Saved entries
.....

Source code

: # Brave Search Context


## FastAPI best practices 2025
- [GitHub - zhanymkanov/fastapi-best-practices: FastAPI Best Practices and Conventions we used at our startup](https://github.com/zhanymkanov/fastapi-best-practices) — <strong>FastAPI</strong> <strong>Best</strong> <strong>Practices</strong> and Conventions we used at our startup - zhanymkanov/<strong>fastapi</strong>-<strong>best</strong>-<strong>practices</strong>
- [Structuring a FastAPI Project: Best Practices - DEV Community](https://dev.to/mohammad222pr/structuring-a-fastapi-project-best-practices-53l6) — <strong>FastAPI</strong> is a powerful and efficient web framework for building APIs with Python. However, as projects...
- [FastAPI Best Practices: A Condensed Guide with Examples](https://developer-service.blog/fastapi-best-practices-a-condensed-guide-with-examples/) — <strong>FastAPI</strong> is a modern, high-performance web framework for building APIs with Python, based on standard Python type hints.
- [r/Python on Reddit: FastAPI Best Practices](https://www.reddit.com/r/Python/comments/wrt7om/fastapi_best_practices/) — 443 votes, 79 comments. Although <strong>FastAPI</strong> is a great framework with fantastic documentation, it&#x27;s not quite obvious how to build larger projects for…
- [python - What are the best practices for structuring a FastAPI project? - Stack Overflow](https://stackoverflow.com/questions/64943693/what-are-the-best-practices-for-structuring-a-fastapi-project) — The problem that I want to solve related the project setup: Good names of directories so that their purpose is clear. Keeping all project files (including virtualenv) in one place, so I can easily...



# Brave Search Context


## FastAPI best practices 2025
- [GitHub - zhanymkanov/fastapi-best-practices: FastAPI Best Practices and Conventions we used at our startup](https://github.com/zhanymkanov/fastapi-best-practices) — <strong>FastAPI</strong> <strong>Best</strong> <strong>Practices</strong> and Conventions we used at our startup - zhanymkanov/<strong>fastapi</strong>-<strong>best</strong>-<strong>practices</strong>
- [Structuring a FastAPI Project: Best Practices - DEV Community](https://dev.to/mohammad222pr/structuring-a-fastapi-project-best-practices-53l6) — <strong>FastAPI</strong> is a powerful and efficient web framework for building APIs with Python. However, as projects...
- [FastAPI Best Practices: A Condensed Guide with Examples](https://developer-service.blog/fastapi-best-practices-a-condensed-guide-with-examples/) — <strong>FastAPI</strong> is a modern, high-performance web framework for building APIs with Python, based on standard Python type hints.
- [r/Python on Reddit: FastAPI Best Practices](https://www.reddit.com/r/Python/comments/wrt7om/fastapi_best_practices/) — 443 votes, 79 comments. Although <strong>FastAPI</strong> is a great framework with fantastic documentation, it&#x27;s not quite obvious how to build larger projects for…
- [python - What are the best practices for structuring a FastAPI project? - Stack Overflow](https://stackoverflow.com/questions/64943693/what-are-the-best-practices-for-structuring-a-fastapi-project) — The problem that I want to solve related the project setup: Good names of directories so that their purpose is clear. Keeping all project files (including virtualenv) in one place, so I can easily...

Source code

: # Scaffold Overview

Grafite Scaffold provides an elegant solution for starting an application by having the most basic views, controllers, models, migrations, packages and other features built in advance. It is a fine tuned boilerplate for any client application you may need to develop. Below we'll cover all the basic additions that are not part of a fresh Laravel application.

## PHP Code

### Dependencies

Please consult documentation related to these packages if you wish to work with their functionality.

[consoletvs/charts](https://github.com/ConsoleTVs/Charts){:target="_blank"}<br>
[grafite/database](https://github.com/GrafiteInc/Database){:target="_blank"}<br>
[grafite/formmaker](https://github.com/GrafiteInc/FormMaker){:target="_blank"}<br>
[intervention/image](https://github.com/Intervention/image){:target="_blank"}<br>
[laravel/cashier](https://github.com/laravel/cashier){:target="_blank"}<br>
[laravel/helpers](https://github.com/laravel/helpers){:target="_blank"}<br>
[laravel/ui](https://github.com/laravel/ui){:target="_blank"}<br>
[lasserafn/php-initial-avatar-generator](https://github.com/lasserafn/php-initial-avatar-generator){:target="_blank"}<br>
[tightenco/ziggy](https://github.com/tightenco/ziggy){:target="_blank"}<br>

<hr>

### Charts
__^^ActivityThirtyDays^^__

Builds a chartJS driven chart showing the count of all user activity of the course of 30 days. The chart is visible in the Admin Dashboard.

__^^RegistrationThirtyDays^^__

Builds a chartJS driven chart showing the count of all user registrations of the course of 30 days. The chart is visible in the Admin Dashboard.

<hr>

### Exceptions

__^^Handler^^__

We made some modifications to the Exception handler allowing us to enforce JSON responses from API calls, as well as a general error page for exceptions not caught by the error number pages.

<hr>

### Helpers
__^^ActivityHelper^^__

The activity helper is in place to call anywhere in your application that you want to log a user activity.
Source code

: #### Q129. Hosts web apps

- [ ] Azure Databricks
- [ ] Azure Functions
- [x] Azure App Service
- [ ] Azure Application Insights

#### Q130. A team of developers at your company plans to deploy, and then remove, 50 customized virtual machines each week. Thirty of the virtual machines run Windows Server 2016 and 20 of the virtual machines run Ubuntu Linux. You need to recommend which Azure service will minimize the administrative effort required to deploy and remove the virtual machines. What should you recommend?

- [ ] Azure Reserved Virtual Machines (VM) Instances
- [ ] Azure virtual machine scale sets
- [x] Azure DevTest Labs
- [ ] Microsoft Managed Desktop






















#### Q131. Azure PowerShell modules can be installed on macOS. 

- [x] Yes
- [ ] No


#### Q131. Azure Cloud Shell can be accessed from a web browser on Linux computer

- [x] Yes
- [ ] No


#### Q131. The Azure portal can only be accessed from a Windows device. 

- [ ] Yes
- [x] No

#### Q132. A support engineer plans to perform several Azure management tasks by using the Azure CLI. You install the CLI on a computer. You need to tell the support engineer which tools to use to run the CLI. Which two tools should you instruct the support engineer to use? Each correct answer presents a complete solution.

.....

# [Problem to solve]
Search the records for the word "visible" and return every line that holds it.

# [Written reply]
Builds a chartJS driven chart showing the count of all user activity of the course of 30 days. The chart is visible in the Admin Dashboard.
Builds a chartJS driven chart showing the count of all user registrations of the course of 30 days. The chart is visible in the Admin Dashboard.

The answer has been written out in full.